- _To do_: From the entries below, copy out all lines holding "linecap".

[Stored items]
>>>

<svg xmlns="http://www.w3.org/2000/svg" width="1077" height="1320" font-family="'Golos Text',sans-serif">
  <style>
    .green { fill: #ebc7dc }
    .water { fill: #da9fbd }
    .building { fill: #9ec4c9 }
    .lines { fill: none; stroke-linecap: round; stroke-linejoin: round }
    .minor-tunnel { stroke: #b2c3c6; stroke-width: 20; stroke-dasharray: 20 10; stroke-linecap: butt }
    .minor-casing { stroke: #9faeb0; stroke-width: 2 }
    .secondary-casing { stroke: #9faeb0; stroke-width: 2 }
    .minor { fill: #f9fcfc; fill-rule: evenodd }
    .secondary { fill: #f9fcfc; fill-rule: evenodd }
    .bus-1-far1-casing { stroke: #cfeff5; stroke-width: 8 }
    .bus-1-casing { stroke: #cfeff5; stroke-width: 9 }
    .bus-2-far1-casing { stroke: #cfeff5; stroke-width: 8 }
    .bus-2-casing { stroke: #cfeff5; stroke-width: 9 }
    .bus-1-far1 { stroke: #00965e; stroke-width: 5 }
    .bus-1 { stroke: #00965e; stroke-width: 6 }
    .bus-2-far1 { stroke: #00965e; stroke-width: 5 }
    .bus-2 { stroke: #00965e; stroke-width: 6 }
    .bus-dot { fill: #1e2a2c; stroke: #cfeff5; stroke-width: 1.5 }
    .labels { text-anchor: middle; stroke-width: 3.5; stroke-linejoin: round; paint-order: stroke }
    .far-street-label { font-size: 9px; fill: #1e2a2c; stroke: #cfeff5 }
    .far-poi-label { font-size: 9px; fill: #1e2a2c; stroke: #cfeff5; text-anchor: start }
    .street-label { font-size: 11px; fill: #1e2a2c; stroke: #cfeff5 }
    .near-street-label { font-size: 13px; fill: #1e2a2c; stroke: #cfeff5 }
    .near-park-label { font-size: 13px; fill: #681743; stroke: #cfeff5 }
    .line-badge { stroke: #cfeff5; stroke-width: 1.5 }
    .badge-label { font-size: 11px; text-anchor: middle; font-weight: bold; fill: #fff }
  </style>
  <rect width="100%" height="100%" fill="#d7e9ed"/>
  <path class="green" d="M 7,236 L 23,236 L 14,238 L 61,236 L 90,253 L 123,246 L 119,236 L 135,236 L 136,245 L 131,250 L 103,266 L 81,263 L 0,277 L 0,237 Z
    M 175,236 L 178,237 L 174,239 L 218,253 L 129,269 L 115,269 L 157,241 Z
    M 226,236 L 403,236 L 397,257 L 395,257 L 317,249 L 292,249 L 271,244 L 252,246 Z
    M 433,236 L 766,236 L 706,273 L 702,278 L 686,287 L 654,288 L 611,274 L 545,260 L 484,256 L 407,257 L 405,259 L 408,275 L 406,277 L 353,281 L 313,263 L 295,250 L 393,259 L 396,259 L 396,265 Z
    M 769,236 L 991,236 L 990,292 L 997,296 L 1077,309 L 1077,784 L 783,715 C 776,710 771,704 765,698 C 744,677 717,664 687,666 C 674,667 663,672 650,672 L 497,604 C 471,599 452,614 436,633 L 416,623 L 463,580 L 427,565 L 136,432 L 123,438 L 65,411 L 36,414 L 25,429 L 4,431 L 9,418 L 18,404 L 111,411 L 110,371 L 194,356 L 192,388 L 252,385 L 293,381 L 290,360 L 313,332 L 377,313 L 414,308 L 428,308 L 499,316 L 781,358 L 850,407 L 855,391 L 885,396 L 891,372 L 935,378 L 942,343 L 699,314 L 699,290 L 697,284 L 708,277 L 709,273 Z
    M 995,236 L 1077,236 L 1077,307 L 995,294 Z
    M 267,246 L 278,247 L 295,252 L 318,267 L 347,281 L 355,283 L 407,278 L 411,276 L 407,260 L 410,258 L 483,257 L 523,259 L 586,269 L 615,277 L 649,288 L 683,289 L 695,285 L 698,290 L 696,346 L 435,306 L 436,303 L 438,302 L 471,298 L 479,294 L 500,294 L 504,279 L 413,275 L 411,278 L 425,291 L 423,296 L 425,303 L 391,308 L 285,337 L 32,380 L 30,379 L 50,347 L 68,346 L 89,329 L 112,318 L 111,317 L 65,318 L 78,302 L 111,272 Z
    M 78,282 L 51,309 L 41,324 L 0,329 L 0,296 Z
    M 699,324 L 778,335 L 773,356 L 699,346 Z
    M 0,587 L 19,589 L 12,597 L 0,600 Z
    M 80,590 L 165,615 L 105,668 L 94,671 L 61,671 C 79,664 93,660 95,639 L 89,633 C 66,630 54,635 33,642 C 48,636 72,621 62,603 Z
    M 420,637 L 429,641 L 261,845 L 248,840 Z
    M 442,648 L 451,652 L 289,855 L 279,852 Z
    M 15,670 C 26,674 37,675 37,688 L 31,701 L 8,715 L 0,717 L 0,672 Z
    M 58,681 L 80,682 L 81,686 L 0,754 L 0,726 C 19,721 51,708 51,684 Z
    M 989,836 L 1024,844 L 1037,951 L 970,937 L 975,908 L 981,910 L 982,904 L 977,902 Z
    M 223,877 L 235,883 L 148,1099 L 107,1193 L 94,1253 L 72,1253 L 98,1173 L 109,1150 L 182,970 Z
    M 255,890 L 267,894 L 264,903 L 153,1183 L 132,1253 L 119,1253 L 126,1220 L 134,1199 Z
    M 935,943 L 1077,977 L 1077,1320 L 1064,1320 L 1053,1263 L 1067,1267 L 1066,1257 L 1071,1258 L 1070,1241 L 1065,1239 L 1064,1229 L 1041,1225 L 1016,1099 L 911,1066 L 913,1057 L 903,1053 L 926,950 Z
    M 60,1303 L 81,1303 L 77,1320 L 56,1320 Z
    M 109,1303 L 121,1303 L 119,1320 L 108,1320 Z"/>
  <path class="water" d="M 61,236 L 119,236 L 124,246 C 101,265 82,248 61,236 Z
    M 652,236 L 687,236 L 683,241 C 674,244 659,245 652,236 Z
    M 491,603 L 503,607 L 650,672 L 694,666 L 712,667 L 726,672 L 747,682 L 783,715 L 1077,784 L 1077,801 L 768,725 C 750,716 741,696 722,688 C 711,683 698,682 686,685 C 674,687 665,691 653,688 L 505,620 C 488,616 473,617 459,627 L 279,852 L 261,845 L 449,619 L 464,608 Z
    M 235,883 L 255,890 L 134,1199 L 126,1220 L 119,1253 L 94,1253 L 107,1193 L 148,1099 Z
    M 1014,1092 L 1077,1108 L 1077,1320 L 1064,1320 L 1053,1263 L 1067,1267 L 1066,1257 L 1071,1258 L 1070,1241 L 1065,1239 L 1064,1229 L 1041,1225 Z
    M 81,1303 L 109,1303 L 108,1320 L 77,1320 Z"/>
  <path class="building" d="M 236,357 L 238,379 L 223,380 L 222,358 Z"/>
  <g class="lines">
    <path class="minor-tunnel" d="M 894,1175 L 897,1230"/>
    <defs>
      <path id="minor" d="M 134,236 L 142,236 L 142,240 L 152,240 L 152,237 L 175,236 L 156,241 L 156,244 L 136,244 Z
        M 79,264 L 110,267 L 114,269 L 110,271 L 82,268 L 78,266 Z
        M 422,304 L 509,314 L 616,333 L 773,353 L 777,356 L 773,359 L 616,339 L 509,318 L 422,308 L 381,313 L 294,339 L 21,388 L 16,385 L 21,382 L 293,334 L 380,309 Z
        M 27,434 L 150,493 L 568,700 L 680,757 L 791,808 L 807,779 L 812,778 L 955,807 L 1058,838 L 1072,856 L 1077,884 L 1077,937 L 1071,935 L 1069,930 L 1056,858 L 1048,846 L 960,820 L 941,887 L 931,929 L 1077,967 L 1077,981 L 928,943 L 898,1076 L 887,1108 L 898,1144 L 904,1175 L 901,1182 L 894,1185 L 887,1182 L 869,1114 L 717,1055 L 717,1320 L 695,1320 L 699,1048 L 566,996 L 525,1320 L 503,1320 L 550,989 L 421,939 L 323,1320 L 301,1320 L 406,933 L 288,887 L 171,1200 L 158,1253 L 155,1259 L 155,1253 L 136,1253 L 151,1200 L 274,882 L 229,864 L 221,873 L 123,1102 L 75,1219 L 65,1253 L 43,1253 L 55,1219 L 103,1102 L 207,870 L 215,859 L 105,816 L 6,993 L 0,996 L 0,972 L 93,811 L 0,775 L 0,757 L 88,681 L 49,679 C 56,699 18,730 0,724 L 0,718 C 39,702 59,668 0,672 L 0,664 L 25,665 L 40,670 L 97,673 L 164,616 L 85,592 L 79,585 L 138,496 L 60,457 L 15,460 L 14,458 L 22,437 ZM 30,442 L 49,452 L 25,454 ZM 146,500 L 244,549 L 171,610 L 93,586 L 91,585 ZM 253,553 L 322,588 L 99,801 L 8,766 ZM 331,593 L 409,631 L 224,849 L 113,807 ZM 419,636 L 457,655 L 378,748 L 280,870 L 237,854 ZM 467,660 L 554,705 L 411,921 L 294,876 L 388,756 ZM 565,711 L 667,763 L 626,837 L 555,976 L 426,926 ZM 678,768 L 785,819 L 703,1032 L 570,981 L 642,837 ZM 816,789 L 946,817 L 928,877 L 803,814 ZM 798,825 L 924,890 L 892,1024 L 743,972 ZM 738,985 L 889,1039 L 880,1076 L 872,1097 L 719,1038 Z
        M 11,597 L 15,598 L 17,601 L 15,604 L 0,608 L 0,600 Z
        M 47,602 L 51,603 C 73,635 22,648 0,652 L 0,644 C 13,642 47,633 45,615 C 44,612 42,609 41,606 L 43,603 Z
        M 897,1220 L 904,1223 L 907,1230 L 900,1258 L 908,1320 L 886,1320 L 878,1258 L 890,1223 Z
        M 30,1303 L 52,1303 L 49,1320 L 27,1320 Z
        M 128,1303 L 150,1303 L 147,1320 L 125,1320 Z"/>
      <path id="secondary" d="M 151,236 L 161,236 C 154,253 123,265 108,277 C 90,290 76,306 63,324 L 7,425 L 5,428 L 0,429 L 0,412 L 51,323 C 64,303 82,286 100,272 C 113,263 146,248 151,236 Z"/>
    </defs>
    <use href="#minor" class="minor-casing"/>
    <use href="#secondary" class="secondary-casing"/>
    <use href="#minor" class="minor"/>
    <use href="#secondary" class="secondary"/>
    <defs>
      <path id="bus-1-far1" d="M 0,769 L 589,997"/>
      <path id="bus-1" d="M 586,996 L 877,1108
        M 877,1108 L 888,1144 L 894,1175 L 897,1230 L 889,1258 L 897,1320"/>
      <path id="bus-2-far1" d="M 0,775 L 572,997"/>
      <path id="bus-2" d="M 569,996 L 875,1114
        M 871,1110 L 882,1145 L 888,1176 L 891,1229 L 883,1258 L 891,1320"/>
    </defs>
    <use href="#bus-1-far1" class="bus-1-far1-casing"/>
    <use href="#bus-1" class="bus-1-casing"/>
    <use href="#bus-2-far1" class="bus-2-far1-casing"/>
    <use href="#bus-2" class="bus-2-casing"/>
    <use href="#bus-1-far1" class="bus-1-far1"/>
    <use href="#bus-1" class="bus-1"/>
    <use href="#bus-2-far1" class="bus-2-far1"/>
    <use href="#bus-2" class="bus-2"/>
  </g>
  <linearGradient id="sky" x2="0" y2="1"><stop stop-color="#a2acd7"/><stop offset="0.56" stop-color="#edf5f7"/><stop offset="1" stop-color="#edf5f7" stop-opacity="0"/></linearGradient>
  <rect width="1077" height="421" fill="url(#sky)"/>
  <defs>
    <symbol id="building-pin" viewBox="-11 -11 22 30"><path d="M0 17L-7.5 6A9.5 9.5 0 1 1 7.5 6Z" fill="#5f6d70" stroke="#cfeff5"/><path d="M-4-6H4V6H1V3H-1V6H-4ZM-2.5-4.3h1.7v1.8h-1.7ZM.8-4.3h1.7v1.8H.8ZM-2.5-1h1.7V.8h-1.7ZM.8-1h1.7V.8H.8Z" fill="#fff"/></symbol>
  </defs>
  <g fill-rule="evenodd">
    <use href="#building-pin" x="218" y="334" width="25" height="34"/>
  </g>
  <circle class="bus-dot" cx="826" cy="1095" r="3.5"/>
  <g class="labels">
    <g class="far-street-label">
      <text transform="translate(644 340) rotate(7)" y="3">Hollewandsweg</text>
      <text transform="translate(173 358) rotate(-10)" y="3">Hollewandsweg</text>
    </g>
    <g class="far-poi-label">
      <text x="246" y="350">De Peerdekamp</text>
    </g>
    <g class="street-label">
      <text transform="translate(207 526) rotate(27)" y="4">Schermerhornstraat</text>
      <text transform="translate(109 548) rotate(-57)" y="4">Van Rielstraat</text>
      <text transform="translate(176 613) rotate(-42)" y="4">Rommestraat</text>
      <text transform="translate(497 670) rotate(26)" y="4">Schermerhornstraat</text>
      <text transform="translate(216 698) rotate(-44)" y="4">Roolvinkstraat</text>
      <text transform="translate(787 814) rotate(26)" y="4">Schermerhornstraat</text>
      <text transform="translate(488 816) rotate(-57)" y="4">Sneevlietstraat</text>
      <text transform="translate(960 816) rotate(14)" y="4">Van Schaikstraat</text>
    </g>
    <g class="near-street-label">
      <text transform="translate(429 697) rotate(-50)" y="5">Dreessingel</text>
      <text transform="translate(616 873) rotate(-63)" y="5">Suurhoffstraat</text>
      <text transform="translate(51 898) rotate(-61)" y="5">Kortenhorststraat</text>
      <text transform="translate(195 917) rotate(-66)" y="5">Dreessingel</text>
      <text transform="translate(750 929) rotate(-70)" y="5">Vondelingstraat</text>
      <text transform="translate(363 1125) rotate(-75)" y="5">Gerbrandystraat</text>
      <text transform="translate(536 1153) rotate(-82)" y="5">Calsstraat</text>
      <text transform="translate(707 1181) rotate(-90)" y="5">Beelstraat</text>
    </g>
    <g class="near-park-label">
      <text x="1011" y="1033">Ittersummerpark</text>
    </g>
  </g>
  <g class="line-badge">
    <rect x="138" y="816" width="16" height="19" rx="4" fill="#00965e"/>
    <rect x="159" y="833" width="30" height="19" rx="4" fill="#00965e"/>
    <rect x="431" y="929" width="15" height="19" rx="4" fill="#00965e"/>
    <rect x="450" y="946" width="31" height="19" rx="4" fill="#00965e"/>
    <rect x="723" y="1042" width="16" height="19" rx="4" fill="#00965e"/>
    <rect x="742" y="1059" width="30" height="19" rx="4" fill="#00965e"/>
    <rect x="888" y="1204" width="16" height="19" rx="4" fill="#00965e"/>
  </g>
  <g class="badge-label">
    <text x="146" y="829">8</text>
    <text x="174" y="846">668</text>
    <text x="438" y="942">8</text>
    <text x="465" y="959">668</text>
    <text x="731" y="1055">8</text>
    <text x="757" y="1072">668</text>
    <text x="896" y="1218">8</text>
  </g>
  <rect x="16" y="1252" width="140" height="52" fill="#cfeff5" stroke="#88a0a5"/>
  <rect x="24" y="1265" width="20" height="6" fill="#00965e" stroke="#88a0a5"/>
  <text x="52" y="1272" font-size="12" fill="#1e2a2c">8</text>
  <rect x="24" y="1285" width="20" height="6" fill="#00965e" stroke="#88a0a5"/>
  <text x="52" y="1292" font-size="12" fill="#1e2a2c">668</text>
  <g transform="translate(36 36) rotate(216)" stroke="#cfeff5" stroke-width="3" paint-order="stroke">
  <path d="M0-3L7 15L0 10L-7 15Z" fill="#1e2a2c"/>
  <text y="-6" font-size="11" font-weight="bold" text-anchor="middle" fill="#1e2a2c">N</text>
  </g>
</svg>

<<<

- _Response to the task_:
    .lines { fill: none; stroke-linecap: round; stroke-linejoin: round }
    .minor-tunnel { stroke: #b2c3c6; stroke-width: 20; stroke-dasharray: 20 10; stroke-linecap: butt }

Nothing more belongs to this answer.